• _Supplied data_
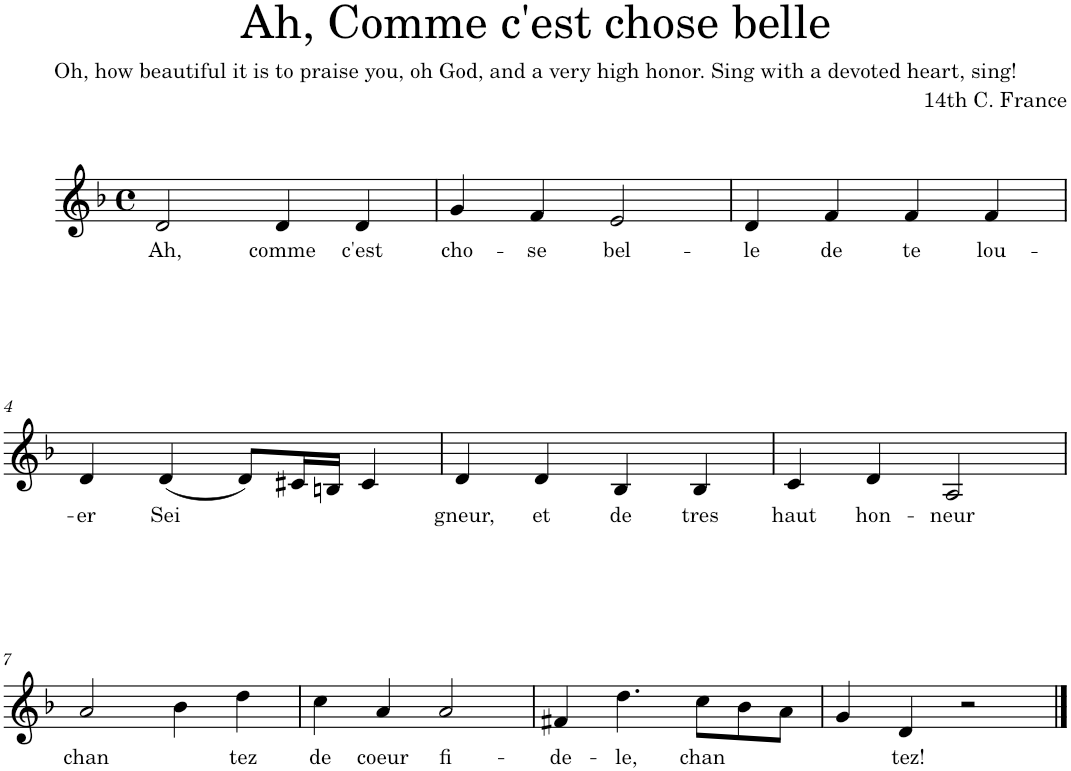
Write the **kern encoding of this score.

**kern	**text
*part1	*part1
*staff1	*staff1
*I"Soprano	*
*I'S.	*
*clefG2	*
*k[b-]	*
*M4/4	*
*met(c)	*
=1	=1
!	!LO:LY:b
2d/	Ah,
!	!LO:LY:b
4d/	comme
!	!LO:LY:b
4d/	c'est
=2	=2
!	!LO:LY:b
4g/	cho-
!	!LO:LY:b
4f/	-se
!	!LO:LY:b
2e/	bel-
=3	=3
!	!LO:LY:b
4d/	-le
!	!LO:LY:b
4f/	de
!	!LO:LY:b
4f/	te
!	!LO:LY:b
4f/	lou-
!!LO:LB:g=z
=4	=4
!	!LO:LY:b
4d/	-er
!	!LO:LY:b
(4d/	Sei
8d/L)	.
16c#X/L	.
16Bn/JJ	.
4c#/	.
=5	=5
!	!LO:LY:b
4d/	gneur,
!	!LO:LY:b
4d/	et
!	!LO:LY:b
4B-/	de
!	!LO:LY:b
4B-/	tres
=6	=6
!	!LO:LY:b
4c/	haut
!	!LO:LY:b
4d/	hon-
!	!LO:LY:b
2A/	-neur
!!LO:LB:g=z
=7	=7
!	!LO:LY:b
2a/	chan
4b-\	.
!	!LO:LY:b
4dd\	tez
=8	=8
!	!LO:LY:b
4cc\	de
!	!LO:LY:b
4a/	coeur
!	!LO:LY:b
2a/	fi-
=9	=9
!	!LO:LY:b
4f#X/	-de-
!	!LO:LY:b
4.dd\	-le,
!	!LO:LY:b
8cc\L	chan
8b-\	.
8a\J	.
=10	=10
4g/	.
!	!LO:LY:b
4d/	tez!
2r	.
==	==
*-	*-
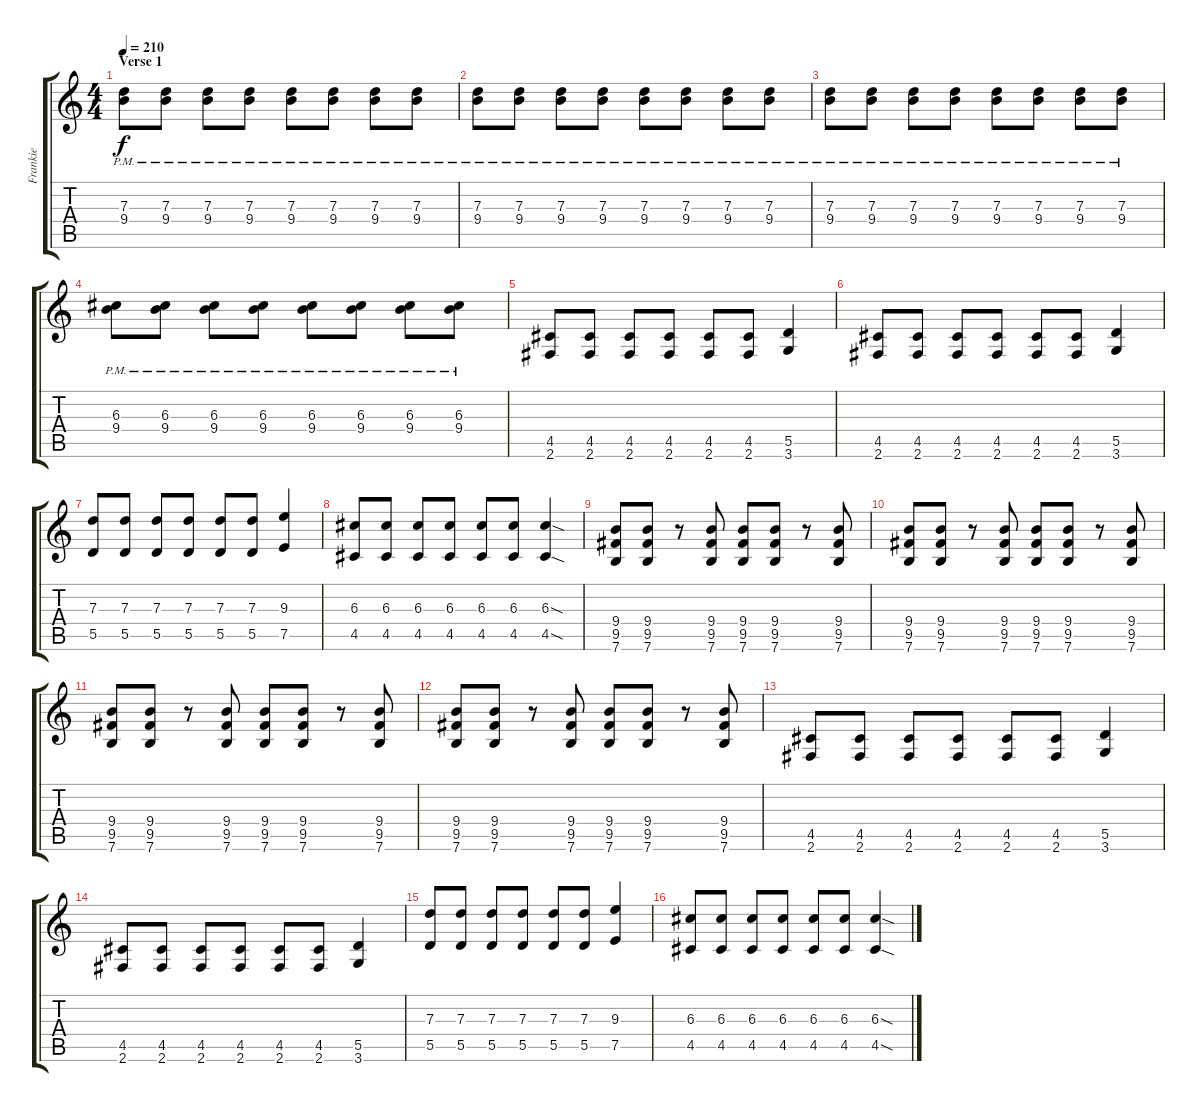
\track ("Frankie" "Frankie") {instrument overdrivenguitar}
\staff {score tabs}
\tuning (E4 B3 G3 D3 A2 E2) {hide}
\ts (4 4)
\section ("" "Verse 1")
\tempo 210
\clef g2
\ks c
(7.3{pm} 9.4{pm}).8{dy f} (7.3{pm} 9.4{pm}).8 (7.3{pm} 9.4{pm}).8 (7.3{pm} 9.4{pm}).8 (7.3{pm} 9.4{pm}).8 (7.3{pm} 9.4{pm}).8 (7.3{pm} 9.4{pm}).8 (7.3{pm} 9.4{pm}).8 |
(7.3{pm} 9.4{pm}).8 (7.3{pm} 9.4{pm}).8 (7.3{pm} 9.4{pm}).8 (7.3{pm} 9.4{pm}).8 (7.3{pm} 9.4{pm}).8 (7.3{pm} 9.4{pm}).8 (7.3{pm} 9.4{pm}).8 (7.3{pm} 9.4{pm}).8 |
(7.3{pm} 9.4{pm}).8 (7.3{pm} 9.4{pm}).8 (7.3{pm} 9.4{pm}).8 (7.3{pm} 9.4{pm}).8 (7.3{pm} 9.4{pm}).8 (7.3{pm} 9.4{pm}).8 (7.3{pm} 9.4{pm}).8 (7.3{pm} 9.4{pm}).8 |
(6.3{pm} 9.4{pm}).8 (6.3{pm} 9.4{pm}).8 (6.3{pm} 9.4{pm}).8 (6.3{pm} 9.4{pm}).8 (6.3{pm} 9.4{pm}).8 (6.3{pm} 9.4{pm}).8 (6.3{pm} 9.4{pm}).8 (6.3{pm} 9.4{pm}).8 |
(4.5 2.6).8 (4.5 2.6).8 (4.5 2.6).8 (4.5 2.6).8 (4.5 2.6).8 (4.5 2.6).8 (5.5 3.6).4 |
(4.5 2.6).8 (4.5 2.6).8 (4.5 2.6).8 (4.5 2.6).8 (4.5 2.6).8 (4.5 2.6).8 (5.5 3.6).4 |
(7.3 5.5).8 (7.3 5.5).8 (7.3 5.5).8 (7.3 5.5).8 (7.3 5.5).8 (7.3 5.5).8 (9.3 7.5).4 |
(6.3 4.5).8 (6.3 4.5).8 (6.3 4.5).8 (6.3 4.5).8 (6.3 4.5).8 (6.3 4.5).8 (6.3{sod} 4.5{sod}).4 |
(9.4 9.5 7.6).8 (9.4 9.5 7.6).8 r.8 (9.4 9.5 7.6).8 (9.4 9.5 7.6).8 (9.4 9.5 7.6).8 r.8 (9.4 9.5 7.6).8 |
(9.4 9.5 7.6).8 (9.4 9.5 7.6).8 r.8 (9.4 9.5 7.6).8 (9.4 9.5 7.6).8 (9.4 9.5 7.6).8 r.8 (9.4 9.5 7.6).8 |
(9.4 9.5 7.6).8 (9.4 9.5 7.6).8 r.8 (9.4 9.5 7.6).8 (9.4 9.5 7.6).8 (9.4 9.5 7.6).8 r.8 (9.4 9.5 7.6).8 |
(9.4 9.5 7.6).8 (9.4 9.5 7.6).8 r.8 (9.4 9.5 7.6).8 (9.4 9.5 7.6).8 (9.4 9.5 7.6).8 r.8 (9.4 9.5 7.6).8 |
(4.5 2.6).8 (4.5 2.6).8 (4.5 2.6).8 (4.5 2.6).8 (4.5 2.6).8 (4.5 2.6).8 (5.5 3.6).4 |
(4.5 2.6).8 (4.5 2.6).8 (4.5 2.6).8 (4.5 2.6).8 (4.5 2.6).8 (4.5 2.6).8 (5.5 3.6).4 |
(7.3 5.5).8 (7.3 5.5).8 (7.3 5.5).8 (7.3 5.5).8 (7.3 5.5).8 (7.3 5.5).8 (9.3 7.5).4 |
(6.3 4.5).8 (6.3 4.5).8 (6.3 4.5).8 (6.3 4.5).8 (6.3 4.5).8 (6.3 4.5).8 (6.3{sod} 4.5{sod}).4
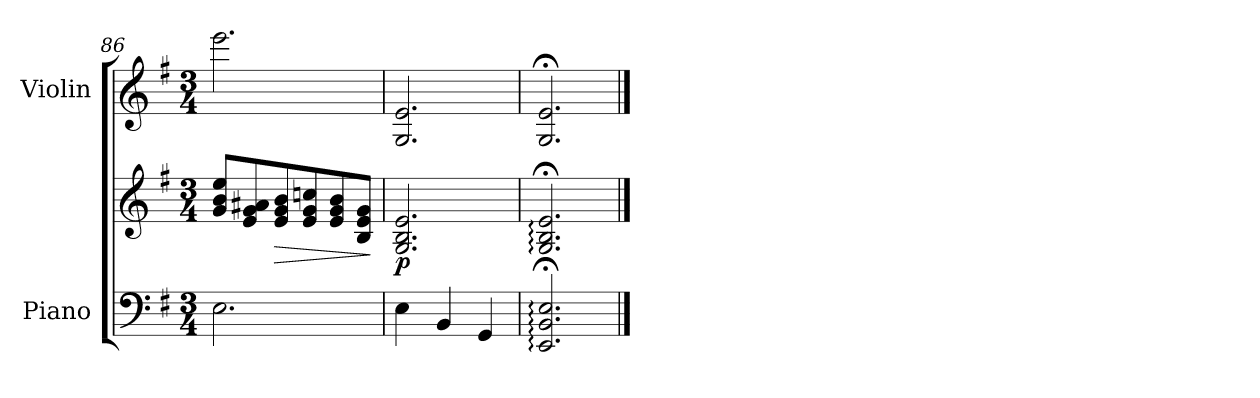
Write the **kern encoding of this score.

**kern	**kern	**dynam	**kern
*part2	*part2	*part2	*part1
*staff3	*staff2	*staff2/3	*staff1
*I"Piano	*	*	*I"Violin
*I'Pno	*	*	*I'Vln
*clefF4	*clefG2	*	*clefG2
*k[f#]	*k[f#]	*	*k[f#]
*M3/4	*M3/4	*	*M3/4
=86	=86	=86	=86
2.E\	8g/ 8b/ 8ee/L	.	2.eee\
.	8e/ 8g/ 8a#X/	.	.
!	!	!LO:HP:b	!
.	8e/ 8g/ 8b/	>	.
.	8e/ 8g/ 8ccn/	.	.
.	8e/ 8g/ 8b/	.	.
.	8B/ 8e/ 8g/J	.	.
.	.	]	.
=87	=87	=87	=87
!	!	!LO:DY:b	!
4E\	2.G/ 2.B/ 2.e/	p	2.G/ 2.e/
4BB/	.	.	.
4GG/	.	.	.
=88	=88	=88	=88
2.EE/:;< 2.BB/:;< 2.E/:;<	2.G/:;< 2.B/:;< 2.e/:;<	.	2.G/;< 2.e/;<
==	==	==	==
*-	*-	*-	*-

• _Short exercise_
Identify every line above that contains the string "kern", and copy each of those lines out in full.

• _Worked answer_
Write the **kern encoding of this score.
**kern	**text
Write the **kern encoding of this score.
**kern	**kern	**dynam	**kern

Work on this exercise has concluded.